Reviewing federal cases, USA Today found 201 instances of prosecutorial misconduct confirmed by federal courts (in about a ten year period). In a study of the California justice system, the Northern California Innocence Project found over 700 cases (during a 10 year period) in which "courts explicitly found that prosecutors committed misconduct." Usually they get away with it (and some are repeat offenders), according to the Innocence Project report: The California state bar disciplined only a tiny fraction of prosecutors found by courts to have engaged in misconduct.
The prevalence of wrongful convictions, resulting from a range of systemic inequities including misconduct, isn't news to defense attorneys and shouldn't be news to the public, given widely publicized cases involving the post conviction exonerations of people who've been wrongly imprisoned and in some cases sentenced to die. (According to the Innocence Project, 17 people exonerated by DNA evidence had received death sentences; on average, exonerees served 13 year prison sentences before being released.)

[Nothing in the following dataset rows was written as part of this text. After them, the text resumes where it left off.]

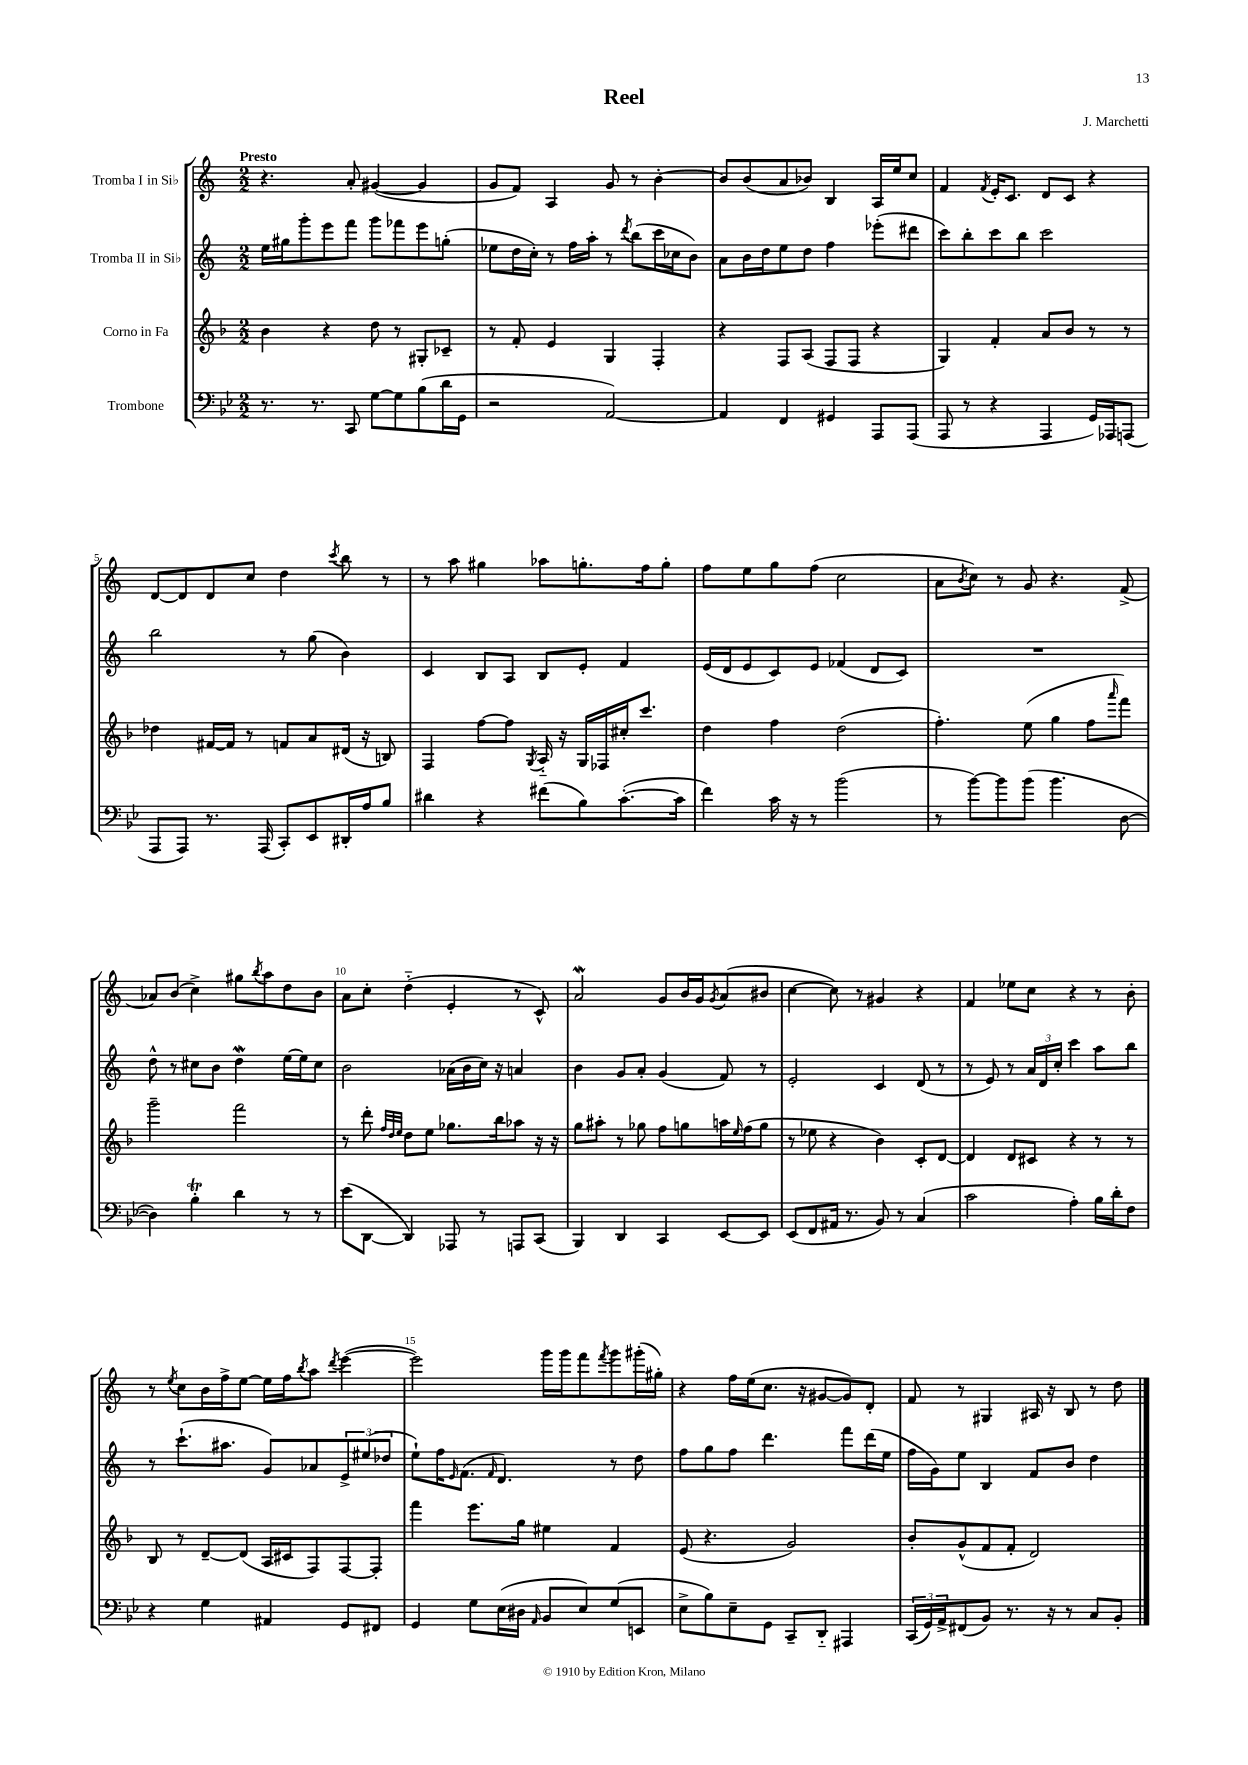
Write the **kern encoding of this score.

**kern	**kern	**kern	**kern
*staff4	*staff3	*staff2	*staff1
*clefF4	*clefG2	*clefG2	*clefG2
*k[b-e-]	*k[b-]	*k[]	*k[]
*M2/2	*M2/2	*M2/2	*M2/2
8.r	4b-\	16ee\LL	4.r
.	.	16gg#\J	.
.	.	8ggg'\	.
8.r	.	.	.
.	4r	8eee\	.
8CC/	.	8fff\J	8a'/
[8G\L	8dd\	8ggg\L	([4g#/
8G\]	8r	8fff-\	.
(8B-\	8G#'/L	8eee\	4g#/]
16d\L	8c-~/J	(8gg'\J	.
16GG\JJ	.	.	.
=	=	=	=
2r	8r	8ee-\L	8g/L
.	8f'/	16dd\L	8f/J)
.	.	16cc'\JJ)	.
.	4e/	8r	4A/
.	.	16ff\LL	.
.	.	16aa'\JJ	.
[2AA/)	4G/	8r	8g/
.	.	8qddd/	.
.	.	(8bb\L	8r
.	4F'/	16ccc\L	[4b'\
.	.	16cc-\J	.
.	.	8b\J)	.
=	=	=	=
4AA/]	4r	8a\L	8b/]L
.	.	16b\L	(8b/
.	.	16dd\J	.
4FF/	8F/L	8ee\	8a/
.	(8A/J	8dd\J	8b-/J)
4GG#/	8F/L	4ff\	4B/
.	8F/J	.	.
8AAA/L	4r	(8eee-'\L	16A/LL
.	.	.	16ee/J
(8AAA/J	.	8ddd#\J	8cc/J
=	=	=	=
8AAA/	4G/)	8ccc\L)	4f/
8r	.	8bb'\	.
.	.	.	8qf/
4r	4f'/	8ccc\	16e'/LK
.	.	.	8.c/J
.	.	8bb\J	.
4AAA/	8a/L	2ccc\	8d/L
.	8b-/J	.	8c/J
16GG/LL)	8r	.	4r
16AAA-/J	.	.	.
(8AAA/J	8r	.	.
=	=	=	=
8AAA/L	4dd-\	2bb\	[8d/L
8AAA/J)	.	.	8d/]
8.r	[16f#/LL	.	8d/
.	16f#/]JJ	.	.
.	8r	.	8cc/J
(16AAA/	.	.	.
8CC'/L)	8f/L	8r	4dd\
8EE-/	8a/	(8gg\	.
.	.	.	8qccc/
16DD#'/L	(16d#/Jk	4b\)	8bb\
16A/J	16r	.	.
8B-/J	8B/)	.	8r
=	=	=	=
4d#\	4F/	4c/	8r
.	.	.	8aa\
4r	[8ff\L	8B/L	4gg#\
.	8ff\]J	8A/J	.
.	8qG/	.	.
(8f#\L	16A'~/	8B/L	8aa-\L
.	16r	.	.
8B-\)	16G/LL	8e'/J	8.gg'\
.	16F-/	.	.
([8.c'\	16cc#'/J	4f/	.
.	8.ccc/J	.	16ff\k
.	.	.	8gg'\J
16c\]Jk	.	.	.
=	=	=	=
4f\)	4dd\	(16e/LL	8ff\L
.	.	16d/J	.
.	.	8e/	8ee\
16c\	4ff\	8c/)	8gg\
16r	.	.	.
8r	.	8e/J	(8ff\J
(2b-\	(2dd\	(4f-/	2cc\
.	.	8d/L	.
.	.	8c/J)	.
=	=	=	=
8r	4.ff'\)	1r	8a\L
.	.	.	8qb/
[8b-\L)	.	.	8cc\J)
8b-\]	.	.	8r
(8b-\J	(8ee\	.	8g/
4.b-\	4gg\	.	4.r
.	8ff\L	.	.
.	16qqaaa/	.	.
[8D\	8fff\J)	.	(8f^/
=	=	=	=
4D\])	2ggg~\	8dd^^\	8a-/L)
.	.	8r	(8b/J
4B-'\	.	8cc#\L	4cc^\)
.	.	8b\J	.
4d\	2fff\	4dd\	8gg#\L
.	.	.	8qbb/
.	.	.	8aa\
8r	.	[16ee\LL	8dd\
.	.	16ee\]J	.
8r	.	8cc#\J	8b\J
=	=	=	=
(8e-\L	8r	2b\	8a\L
[8DD\J	8ddd'\	.	8cc'\J
.	32qqff/LLL	.	.
.	32qqdd/	.	.
.	32qqee/JJJ	.	.
4DD/])	8dd\L	.	(4dd'~\
.	8ee\J	.	.
8AAA-/	8.gg-\L	(16a-\LL	4e'/
.	.	16b\	.
8r	.	16cc\JJ)	.
.	16bb-\k	16r	.
8AAA/L	8aa-\J	4a/	8r
(8CC/J	16r	.	8c^^/)
.	16r	.	.
=	=	=	=
4BBB-/)	8gg\L	4b\	2a/
.	8aa#'\J	.	.
4DD/	8r	8g/L	.
.	8gg-\	8a'/J	.
4CC/	8ff\L	(4g/	8g/L
.	8gg\	.	16b/L
.	.	.	16g/J
.	.	.	8qg/
[8EE-/L	16aa\L	8f/)	(8a/
.	16qqee/	.	.
.	(16ff\J	.	.
8EE-/]J	8gg\J	8r	8b#/J
=	=	=	=
(8EE-/L	8r	2e'/	[4cc\
8FF/	8ee-\	.	.
16AA#/Jk	4r	.	8cc\])
8.r	.	.	.
.	.	.	8r
8BB-/)	4b-\)	4c/	4g#/
8r	.	.	.
(4C/	8c'/L	(8d/	4r
.	[8d/J	8r	.
=	=	=	=
2c\	4d/]	8r	4f/
.	.	8e/)	.
.	8d/L	8r	8ee-\L
.	8c#/J	24a/LL	8cc\J
.	.	24d/	.
.	.	24cc'/JJ	.
4A'\)	4r	4ccc\	4r
16B-\LL	8r	8aa\L	8r
16d'\J	.	.	.
8F\J	8r	8bb\J	8b'\
=	=	=	=
4r	8B-/	8r	8r
.	.	.	8qee/
.	8r	(8.ccc`\L	8cc\L
4G\	[8d~/L	.	16b\L
.	.	8.aa#\J	16ff^\J
.	(8d/]J	.	[8ee\J
4AA#/	16A/LL	8g/L)	16ee\]LL
.	16c#/J	.	16ff\J
.	.	.	8qbb/
.	8F/)	8a-/	8aa\J
.	.	.	8qddd/
8GG/L	[8F/	12e^/	([4eee\
.	.	(12ee#/	.
8FF#/J	8F'/]J	.	.
.	.	12dd-/J	.
=	=	=	=
4GG/	4fff\	8ee`\L)	2eee\])
.	.	16ff\K	.
.	.	16qqe/	.
.	.	(8.f\J	.
8G\L	8.eee\L	.	.
.	.	16qqf/	.
(16E-\L	.	4.d/)	.
16D#\JJ	16gg\Jk	.	.
16qqAA/	.	.	.
8BB-/L	4ee#\	.	16ggg\LL
.	.	.	16ggg\J
8E-/)	.	.	8fff\
.	.	.	8qfff/
(8G/	4f/	8r	8ggg\
8EE/J	.	8dd\	(16ggg#'\L
.	.	.	16gg#'\JJ)
=	=	=	=
8E-^\L	(8e/	8ff\L	4r
8B-\)	4.r	8gg\	.
8E-~\	.	8ff\J	16ff\LL
.	.	.	(16ee\J
8GG\J	.	4.ddd\	8.cc\J
8CC~/L	2g/)	.	.
.	.	.	16r
8DD'~/J	.	.	[8g#/L
4AAA#/	.	8fff\L	8g#/])
.	.	(16ddd\L	8d'/J
.	.	16ee\JJ	.
=	=	=	=
(24CC/LL	8b-'/L	16ff\LL	8f/
24GG/)	.	.	.
.	.	16g\J)	.
24AA^/J	.	.	.
(8FF#/	(8g^^/	8ee\J	8r
8BB-/J)	8f/	4B/	4G#/
8.r	8f'/J	.	.
.	2d/)	8f/L	16A#/
16r	.	.	16r
8r	.	8b/J	8B/
8C/L	.	4dd\	8r
8BB-'/J	.	.	8dd\
==	==	==	==
*-	*-	*-	*-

Exposing abuses in the administration of the death penalty has helped deter its practice: In Illinois, which declared a moratorium on capital punishment in 2000, the legislature has voted to repeal the state's death penalty. Even in Texas, the number of death sentences has declined. (Texas probably executed an innocent man in 2004, as David Grann famously demonstrated in The New Yorker.) But in less dramatic cases, including those involving lengthy, wrongful imprisonments, prosecutorial misconduct is often tolerated, if not trivialized, as its persistence shows. The wrongful imprisonment of innocent people and ruination of innocent lives resulting from intentional government misconduct simply does not arouse the outrage and demands for reform that follow a fateful parole decision, resulting from unintentional mistakes.
In fact, the call for harsher penal laws sparked by a mistaken grant of parole can exacerbate the problem of misconduct by increasing the generally unaccountable, discretionary power of prosecutors through mandatory sentencing schemes, which (as I've noted here) effectively consolidate charging and sentencing authority in the prosecutor's office. In Massachusetts, police and some legislators are pressing for passage of an emotionally charged law (named for murder victim, Melissa Gosule) that would impose mandatory maximum penalties on many third time felony offenders, eliminating opportunities for parole.
But three strikes laws, popularized in the 1990s, are more reliably effective in increasing prison overcrowding than reducing violent crime (outside prison), and in an apparent effort to stave off passage of "Melissa's Law," Governor Patrick has proposed a compromise bill that would increase sentences for some repeat felons and limit but not abolish parole for them: Most offenders will be released eventually if only for a lack of resources to imprison all of them forever. Parole provides at least hope of supervising and easing their re-entry. Patrick calls his proposal a more "sensible," and smarter approach to crime control, although it may be less sensible than no proposal to increase already stiff sentences for felonies and impose new limits on parole, which parole board members will be more fearful of granting anyway, after the Cinelli fiasco. And, the Governor's bill obviously lacks the visceral appeal of a harsher law named for a young female homicide victim.